◆ ZU ERLEDIGENDE AUFGABEN:
a – Beantworten Sie die folgenden Fragen zum Text über das Normalsein.
(i) Nach wie vielen Gläsern Orangenmarmelade bekommt Ernst Bauchweh?
(ii) Welche Vornamen galten dreißig Jahre nach Emil und Hermine als normal?
(iii) Wer geht laut dem Text oft sorgfältiger mit dem Nachwuchs um?
b – Schreiben Sie aus dem Text über das Normalsein den Abschnitt ab, der mit den Worten beginnt, die „Dabei sind es“ enthalten, und mit „den letzten Jahren.“ endet.

*** ZITIERTE TEXTSTELLE

„Ist denn das normal?“


fragt Ernst beunruhigt, als er nach zwei Gläsern Orangenmarmelade Bauchweh bekommt. Lieber Ernst, völlig normal.

Aber wieso ist es eigentlich von so elementarer Wichtigkeit, normal zu sein?

Normal war es hierzulande schon einmal, seine Kinder zu ohrfeigen, sich die Taille zu schnüren, Leibeigene zu besitzen (oder Leibeigen zu sein) und das Haupthaar zu pudern. Ein normaler Mensch hieß Emil oder Hermine, was dreißig Jahre später höchst unnormal war, da hieß man bitte Thomas und Sabine. Inzwischen sind nun wieder Emil und Hermine normal. Wenn es jedoch jemand wagt, sein Kind Petersilie zu taufen (vorausgesetzt, ein deutscher Standenamt-Mensch lässt das zu) dann schüttelt der Rest der Welt mit dem Kopf und murmelt: „Das ARME Kind!“  Hießen zufällig alle Kinder Petersilie, dann wäre Hermine das ARME Kind.

Bekommen sehr viel ältere Herrschaften noch Nachwuchs, dann ist auch der das ARME Kind. Wieso? Weil Papa schon Rentner sein wird, wenn das Kind erwartet, er möge mit ihm Schlitten fahren, während er wahrscheinlich Rücken hat. Weil Mama eventuell ratzfatz das Zeitliche segnet in ihrem hohen Alter und dann steht das Kind da – was? An ihrem Grab. Das arme.

Es entspricht halt nicht der Norm. Ohweiohwei, ogottogott.

Dabei sind es statistisch gesehen die sehr jungen Väter, die das Balg schütteln, bis es endlich still ist und dann oft ein für alle Mal. Und die sehr jungen Mütter, die über Nacht in der Disko verschwinden und das Baby vergessen. Das ist dann eben normal. Wer sehr spät noch gebrütet hat, geht oft sorgfältiger mit den Nachwuchs um.

Indessen verschiebt sich auch hier die Norm. Was vor vierzig Jahren als ‚Spätgebärende‘ galt (und damit als Risikofall), ist heute im ganz normalen Alter für die erste Geburt.

Einige Normalitäten bleiben ziemlich lange bestehen, andere ändern sich. Gerade in den letzten Jahren.

******
*** ANGEZEIGTE DATEN

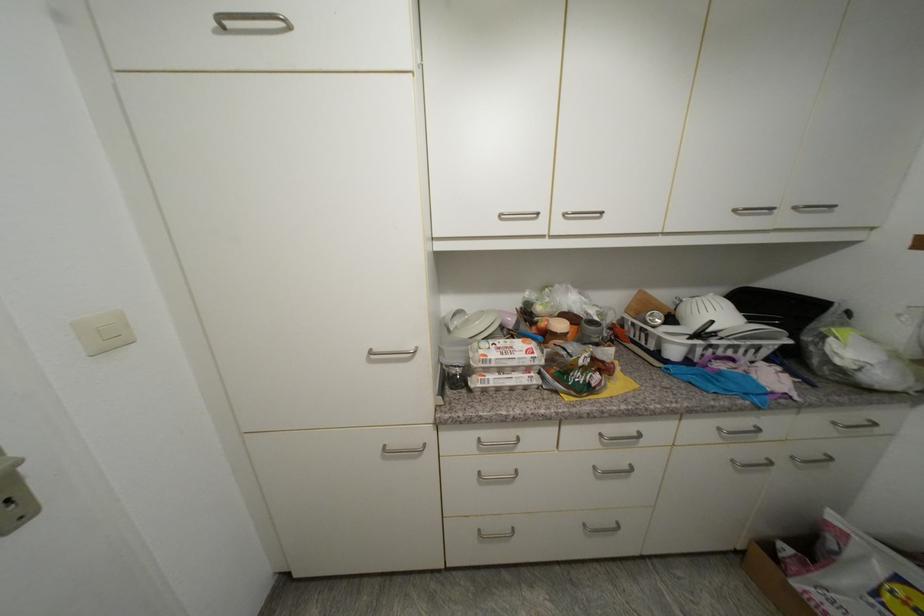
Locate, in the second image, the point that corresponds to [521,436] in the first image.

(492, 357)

******

◆ GELÖSTE AUFGABEN:
a –
(i) Nach zwei Gläsern.
(ii) Thomas und Sabine.
(iii) Wer sehr spät noch gebrütet hat.

b –
Dabei sind es statistisch gesehen die sehr jungen Väter, die das Balg schütteln, bis es endlich still ist und dann oft ein für alle Mal. Und die sehr jungen Mütter, die über Nacht in der Disko verschwinden und das Baby vergessen. Das ist dann eben normal. Wer sehr spät noch gebrütet hat, geht oft sorgfältiger mit den Nachwuchs um.

Indessen verschiebt sich auch hier die Norm. Was vor vierzig Jahren als ‚Spätgebärende‘ galt (und damit als Risikofall), ist heute im ganz normalen Alter für die erste Geburt.

Einige Normalitäten bleiben ziemlich lange bestehen, andere ändern sich. Gerade in den letzten Jahren.